** Document extract **
The ESTMD model [2,5,6] and ESTMD-based models [19,20,40] usually incorporate additional mechanisms for generating size selectivity along the axis orthogonal to small object motion. In contrast, we focus on developing and dissecting a minimal model in the present study, although our model does not exclude the possibility of such strong center–surround antagonism.

Few insect-inspired models have been shown to be functional under the condition of real-world datasets of small object detection. Compared with our model, which is validated with two complete datasets, other ESTMD-based models are tested with no more than one-third of the video sequences of one dataset [20,40]. One of these models uses the RIST dataset, similar to our model [40]. Testing using 6 of the 19 RIST sequences reveals that the aforementioned model exhibits a very low detection rate at a false alarm rate of zero (Fig 16 in [40]). By comparison, our ml-SOD model demonstrates a remarkable increase in the zero false alarm rate even when tested across all the RIST sequences (Figs 7C and 8C), indicating that the combination of visual motion and luminance features is effective and efficient for small moving object detection.

Another type of model is inspired by the function of the retinal magnocellular pathway in the human visual system [41,42]. Unlike our ml-SOD model, which uses EMDs to estimate visual motion, this type of model extracts the motion strength of moving objects with spatiotemporal filter banks. This type of model does not work independently but instead cooperates with deep convolutional neural networks by enhancing the areas of moving objects and thereby improving the performance of deep neural networks on tiny drone detection tasks [41,42]. This finding is in contrast to the ml-SOD model, which can detect small objects independently without the need for any learning or training.

** Directive **
In the text on small object detection, translate this sentence into Spanish: "Few insect-inspired models have been shown to be functional under the condition of real-world datasets of small object detection." Rely only on the text above.

** Information **
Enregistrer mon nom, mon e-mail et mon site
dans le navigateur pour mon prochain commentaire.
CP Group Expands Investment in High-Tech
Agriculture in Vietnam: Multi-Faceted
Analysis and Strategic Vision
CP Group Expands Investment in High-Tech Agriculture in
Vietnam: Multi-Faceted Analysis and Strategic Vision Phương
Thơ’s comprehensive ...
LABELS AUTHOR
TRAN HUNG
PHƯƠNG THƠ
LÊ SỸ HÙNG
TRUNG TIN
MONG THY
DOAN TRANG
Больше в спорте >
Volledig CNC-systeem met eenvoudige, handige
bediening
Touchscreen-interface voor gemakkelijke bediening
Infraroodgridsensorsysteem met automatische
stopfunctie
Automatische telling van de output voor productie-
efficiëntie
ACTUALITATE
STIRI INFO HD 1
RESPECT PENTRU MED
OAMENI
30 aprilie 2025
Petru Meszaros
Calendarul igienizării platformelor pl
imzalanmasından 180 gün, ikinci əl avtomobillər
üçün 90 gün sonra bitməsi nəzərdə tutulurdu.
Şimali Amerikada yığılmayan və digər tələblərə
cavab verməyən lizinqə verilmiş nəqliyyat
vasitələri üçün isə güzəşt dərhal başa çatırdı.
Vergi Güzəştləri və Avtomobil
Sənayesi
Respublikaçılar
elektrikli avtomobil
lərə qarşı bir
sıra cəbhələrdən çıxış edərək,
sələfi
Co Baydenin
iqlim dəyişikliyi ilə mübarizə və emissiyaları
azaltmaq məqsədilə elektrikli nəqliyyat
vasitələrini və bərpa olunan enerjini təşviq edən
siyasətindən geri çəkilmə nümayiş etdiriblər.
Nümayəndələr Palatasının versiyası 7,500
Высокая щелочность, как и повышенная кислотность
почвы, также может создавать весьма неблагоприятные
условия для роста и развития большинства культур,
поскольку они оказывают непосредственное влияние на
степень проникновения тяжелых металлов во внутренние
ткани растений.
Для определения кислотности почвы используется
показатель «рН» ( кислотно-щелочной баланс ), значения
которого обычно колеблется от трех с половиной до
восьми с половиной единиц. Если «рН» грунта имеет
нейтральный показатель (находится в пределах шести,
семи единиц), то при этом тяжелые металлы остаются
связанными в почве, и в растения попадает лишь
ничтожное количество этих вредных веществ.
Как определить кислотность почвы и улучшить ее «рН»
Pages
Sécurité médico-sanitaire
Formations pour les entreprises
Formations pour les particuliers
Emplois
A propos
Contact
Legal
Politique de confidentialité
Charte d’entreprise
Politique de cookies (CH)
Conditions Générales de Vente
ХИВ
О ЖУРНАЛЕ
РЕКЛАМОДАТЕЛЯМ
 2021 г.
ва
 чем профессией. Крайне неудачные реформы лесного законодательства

** Reply to the task **
Se ha demostrado que pocos modelos inspirados en insectos son funcionales en condiciones de conjuntos de datos reales de detección de objetos pequeños.